→ Work request:
Count the lines in the listing below that contain the string "homes", matching case exactly, and give only the number.
----
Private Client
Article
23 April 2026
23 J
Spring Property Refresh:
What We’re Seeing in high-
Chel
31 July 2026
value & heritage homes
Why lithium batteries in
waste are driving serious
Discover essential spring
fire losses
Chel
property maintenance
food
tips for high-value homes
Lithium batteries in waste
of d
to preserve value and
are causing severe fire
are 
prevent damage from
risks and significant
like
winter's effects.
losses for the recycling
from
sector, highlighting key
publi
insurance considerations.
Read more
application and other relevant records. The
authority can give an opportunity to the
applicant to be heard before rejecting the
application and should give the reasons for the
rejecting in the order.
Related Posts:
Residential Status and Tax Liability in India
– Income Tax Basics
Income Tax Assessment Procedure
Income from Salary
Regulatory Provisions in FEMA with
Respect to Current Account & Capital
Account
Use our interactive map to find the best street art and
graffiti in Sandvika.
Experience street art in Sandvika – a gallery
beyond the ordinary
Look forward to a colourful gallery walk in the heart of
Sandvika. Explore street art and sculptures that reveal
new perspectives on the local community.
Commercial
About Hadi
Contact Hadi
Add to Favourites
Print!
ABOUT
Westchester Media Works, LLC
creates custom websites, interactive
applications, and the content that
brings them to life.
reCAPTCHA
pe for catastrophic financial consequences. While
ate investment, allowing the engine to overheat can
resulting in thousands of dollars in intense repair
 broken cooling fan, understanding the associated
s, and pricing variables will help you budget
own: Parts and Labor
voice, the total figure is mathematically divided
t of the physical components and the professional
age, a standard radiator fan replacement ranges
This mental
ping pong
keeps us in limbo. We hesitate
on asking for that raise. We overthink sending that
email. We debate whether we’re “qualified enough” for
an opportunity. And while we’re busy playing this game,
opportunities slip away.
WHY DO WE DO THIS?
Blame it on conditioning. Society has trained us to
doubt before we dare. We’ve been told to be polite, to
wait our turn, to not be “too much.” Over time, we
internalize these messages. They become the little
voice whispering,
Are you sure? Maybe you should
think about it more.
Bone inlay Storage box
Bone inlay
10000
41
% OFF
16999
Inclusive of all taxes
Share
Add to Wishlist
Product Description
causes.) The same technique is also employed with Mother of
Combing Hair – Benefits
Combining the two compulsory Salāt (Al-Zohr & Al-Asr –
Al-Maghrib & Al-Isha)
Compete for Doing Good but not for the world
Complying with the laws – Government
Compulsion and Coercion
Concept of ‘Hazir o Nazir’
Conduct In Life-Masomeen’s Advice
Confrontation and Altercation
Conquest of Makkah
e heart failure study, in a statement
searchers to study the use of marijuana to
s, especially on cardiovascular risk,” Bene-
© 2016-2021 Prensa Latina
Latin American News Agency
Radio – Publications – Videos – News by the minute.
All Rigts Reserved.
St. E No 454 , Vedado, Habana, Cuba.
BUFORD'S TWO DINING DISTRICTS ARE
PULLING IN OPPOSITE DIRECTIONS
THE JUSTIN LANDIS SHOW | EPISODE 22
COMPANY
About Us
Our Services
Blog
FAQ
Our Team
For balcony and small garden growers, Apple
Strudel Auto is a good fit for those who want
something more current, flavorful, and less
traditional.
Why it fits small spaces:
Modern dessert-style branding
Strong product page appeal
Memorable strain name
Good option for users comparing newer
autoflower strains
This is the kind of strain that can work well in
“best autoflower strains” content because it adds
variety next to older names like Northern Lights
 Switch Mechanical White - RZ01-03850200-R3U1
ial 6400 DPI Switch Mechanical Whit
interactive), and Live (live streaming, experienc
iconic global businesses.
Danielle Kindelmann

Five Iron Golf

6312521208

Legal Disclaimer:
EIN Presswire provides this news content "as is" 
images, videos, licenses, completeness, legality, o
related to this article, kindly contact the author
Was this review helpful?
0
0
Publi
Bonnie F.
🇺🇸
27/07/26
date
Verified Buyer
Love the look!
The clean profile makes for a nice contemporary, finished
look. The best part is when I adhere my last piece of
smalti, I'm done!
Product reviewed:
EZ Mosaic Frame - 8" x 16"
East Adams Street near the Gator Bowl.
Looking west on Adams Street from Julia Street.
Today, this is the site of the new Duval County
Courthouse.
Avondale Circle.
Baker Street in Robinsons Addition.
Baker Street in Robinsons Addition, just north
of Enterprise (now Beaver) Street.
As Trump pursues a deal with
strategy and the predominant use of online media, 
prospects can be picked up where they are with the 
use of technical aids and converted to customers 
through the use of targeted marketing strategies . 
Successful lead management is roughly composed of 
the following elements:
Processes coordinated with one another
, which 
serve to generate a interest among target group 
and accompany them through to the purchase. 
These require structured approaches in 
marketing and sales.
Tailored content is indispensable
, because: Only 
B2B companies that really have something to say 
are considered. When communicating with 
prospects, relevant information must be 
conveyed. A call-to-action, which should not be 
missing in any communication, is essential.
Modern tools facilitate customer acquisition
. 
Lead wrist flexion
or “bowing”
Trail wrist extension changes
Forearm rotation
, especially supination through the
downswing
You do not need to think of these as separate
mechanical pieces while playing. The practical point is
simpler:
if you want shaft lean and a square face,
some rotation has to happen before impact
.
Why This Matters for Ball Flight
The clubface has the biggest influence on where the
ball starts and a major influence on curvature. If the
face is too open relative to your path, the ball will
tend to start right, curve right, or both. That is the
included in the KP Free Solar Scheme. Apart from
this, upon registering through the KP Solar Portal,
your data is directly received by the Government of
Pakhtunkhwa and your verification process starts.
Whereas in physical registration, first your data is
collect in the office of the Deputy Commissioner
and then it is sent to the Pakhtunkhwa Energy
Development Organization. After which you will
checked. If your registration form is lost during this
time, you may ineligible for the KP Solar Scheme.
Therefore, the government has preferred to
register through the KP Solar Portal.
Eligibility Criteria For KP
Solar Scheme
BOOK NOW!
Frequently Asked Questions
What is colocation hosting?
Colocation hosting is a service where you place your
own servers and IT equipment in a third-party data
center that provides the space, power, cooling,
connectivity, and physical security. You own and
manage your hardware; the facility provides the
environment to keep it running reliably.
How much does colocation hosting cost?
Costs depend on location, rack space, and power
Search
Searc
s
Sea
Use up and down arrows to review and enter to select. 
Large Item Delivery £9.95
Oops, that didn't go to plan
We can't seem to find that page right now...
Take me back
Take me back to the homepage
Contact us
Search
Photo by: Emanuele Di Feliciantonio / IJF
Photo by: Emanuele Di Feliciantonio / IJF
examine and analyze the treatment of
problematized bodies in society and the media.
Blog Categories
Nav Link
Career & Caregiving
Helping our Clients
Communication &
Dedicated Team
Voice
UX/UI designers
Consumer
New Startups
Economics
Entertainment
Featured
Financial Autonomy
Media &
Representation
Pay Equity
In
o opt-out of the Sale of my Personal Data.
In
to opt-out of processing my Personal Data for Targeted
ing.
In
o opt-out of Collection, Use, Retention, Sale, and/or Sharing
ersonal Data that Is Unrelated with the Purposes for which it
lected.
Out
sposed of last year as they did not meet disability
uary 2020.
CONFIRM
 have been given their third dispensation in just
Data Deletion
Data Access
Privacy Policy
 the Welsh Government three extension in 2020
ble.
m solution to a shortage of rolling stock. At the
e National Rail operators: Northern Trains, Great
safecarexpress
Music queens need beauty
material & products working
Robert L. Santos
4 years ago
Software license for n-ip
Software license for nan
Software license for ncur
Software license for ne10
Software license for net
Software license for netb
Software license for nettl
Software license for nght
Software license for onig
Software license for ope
----
→ Written response:
2